A decrease in appropriations will lead to significant declines in the kinds of service the University offers, such as the Hirellini initiative, which connects employers with students, along with programs for leadership initiatives or conduct hearings, Romano said.

In a previous Daily Illini interview, Romano said the budget plan was a setback for the University because it will face a budget shortfall after deciding to freeze tuition. Regardless, the tuition freeze will stay in place.

“The University is really committed to trying to keep the cost of education down,” Romano said. “(The cuts) really put the University in a doubly difficult position.”

Rauner’s proposed budget cuts have already affected several services and programs at the University. Last month, he announced that The Autism Programwill no longer receive funds for the rest of fiscal year 15, and will face severe budget cuts for fiscal year 16.

There are 19 TAP facilities run by institutions and not-for-profit organizations, and several will close due to the budget cuts. According to the TAP website, the program provides services for those with autism spectrum disorder. Without the necessary funds, the program will not be able to provide families with resources such as screenings and social therapy.

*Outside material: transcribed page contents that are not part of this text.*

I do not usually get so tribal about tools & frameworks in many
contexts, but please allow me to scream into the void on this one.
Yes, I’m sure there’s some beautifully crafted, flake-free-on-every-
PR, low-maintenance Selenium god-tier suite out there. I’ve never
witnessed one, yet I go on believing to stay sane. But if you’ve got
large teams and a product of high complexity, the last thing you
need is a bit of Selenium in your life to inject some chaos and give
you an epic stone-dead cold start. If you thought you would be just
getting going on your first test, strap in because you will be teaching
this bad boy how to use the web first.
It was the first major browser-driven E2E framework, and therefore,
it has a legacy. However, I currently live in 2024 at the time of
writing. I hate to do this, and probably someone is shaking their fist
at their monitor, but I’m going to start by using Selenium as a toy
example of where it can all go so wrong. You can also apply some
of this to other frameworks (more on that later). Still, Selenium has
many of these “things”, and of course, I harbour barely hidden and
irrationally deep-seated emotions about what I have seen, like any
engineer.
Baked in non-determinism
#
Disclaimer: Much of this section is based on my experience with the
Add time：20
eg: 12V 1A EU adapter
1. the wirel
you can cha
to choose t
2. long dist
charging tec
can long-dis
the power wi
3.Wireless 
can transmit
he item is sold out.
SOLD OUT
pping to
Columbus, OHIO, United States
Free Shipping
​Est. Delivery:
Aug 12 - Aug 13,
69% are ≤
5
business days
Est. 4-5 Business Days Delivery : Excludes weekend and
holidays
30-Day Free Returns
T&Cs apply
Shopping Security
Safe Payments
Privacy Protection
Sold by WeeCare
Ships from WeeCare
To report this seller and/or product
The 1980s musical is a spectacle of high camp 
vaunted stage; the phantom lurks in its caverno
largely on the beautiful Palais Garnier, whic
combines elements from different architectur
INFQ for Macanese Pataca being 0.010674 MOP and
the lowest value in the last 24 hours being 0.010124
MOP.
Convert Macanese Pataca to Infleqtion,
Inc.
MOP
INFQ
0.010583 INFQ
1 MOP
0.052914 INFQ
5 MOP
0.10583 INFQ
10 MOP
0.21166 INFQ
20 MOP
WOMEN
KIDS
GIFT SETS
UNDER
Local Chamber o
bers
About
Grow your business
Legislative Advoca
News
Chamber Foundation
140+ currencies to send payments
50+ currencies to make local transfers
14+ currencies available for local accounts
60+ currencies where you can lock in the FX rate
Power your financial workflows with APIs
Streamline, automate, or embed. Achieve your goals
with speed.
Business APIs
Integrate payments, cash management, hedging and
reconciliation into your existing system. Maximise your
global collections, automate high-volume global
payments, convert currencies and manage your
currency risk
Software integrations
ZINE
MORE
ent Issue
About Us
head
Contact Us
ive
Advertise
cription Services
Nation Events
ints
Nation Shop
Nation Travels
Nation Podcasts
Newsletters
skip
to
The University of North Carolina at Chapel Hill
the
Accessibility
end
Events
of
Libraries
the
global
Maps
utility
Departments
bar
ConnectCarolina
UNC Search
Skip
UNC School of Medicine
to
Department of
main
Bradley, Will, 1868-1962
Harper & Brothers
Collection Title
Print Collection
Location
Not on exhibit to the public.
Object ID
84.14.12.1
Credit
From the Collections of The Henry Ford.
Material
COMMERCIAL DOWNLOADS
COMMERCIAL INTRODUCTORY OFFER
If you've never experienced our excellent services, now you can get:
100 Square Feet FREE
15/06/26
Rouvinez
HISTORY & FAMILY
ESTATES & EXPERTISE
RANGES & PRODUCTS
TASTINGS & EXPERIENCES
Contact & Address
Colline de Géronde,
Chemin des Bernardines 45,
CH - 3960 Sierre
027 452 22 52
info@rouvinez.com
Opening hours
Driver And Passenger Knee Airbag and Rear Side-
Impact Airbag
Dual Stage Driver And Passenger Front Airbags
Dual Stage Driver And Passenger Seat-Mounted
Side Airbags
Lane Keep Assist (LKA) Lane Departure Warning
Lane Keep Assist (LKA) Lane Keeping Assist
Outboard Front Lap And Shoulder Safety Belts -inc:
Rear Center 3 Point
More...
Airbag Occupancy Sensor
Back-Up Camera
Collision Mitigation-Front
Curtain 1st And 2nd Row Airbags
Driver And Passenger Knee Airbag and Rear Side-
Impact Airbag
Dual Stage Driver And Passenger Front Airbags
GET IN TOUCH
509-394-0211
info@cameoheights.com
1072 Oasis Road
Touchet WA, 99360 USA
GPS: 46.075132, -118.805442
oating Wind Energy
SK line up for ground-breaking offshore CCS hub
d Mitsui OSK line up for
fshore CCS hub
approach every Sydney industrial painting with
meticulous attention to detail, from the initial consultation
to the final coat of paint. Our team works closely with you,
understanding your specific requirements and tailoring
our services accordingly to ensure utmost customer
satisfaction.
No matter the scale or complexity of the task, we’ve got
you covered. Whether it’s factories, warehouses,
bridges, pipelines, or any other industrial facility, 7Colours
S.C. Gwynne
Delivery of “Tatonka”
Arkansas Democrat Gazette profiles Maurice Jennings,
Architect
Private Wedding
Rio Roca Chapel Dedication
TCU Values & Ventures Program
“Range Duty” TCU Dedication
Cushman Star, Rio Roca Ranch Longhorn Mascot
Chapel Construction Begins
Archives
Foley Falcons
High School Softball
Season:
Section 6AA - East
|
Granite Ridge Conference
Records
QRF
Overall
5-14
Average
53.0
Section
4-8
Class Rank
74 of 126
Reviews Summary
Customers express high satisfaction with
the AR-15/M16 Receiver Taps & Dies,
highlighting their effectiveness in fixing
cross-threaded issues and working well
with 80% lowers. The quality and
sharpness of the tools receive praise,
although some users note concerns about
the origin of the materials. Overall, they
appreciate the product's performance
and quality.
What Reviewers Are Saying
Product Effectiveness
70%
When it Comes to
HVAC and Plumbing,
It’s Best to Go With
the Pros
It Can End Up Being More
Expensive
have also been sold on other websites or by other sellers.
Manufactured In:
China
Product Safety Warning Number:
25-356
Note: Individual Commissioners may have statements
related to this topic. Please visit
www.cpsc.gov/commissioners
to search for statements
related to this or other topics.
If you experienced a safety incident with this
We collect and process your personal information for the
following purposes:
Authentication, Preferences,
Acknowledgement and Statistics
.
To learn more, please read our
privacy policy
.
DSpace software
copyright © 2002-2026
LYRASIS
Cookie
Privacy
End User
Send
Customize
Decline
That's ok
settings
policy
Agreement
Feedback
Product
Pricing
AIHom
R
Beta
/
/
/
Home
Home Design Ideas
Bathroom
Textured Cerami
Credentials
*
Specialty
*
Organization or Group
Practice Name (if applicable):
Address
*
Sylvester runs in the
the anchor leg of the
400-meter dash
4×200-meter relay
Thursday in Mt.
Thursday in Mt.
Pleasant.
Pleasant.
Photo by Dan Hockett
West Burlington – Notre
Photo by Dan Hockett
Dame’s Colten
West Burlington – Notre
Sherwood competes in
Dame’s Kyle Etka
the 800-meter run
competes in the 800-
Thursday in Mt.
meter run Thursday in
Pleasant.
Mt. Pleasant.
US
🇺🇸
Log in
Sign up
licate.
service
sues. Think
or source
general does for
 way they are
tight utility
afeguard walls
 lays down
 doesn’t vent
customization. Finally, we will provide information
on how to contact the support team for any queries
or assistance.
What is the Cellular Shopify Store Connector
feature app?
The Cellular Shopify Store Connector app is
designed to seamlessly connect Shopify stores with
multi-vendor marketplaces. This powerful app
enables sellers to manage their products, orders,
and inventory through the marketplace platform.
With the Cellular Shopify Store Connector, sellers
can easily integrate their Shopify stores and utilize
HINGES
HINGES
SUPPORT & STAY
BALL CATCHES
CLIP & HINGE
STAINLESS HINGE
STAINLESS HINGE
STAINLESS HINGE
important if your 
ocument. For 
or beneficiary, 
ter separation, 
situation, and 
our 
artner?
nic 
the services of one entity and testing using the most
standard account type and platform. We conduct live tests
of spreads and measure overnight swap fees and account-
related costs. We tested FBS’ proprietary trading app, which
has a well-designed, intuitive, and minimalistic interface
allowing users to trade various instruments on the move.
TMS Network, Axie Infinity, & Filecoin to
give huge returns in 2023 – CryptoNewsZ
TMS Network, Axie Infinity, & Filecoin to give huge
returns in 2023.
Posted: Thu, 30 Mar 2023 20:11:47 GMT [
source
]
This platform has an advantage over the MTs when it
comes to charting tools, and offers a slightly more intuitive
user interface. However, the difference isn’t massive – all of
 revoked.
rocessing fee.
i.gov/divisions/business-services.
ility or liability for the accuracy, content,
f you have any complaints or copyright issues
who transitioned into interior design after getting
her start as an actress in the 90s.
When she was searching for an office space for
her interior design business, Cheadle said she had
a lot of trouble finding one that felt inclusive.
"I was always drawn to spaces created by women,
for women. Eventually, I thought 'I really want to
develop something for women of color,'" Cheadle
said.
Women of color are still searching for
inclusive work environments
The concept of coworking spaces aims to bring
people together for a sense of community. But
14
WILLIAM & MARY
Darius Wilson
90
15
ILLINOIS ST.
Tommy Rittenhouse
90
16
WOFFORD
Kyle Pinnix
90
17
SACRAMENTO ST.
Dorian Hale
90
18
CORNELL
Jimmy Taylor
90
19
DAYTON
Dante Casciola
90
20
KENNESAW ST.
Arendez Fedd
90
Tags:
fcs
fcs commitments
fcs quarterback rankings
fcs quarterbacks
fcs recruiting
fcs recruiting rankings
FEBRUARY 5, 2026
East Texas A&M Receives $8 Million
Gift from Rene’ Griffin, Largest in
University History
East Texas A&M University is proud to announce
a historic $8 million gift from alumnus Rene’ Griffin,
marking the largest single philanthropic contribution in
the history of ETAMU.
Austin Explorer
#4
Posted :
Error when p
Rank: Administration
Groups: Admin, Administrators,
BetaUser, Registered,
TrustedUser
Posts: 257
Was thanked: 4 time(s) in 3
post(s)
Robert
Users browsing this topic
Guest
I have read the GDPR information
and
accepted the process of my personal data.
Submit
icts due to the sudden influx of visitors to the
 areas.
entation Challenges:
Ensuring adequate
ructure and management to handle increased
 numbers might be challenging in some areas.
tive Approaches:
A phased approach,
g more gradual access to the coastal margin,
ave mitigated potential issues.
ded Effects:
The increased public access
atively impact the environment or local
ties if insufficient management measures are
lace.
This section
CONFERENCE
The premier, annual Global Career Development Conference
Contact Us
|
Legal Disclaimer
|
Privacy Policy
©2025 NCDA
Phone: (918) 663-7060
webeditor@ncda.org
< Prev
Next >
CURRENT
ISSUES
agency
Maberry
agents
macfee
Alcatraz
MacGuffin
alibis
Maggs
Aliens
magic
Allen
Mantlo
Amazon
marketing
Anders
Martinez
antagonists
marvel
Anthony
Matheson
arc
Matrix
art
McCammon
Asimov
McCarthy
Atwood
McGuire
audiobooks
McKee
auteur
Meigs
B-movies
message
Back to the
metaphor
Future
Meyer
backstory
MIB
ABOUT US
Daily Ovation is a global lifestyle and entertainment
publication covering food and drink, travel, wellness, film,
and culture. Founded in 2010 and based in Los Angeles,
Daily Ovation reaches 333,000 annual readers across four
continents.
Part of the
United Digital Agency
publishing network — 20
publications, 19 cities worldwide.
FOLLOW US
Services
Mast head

Aaron Ebata, co-director of the TAP at the University and professor in the department of human and community development, said in a previous interview with The Daily Illini, the center will not be able to hire student interns. TAP interns usually help facilitate program services and assist families.

“The reason TAP was developed was because there was a relative lack of services for families with autism, so this cut will mean that a lot of services won’t be there or some people will have to travel or try and purchase services,” Ebata said. “People who can’t afford insurance, they’re going to be really left with practically nothing.

Rauner’s budget proposal also includes a 4.4 percent cut in the Regional Transportation Authority and an estimated 1.5 billion cut to Medicaid, which provides health insurance to low-income families.

Local governments will also see a three percent reduction in their overall budget, and $600 million less from state appropriations for the next fiscal year.

The Champaign-Urbana Mass Transit District could also suffer from the proposed budget cuts.

According to Bryan Smith, CUMTD chief operating officer, recently, the CUMTD faced a 20 percent cut in transportation funding; if approved, the $220 million currently provided would be reduced to $150 million.

Smith said the budget cut could lead to a 69,000 hour reduction in CUMTD service, 25,000 of which are provided for University students. The bus system may also have to change some of its routes, which will affect the transportation of many students on campus.

“This isn’t something where we’d just be able to trim expenses without cutting service,” he said in a previous interview with The Daily Illini. “We have two main sources of expense. The first is labor and the second is the cost of running the buses down the road.”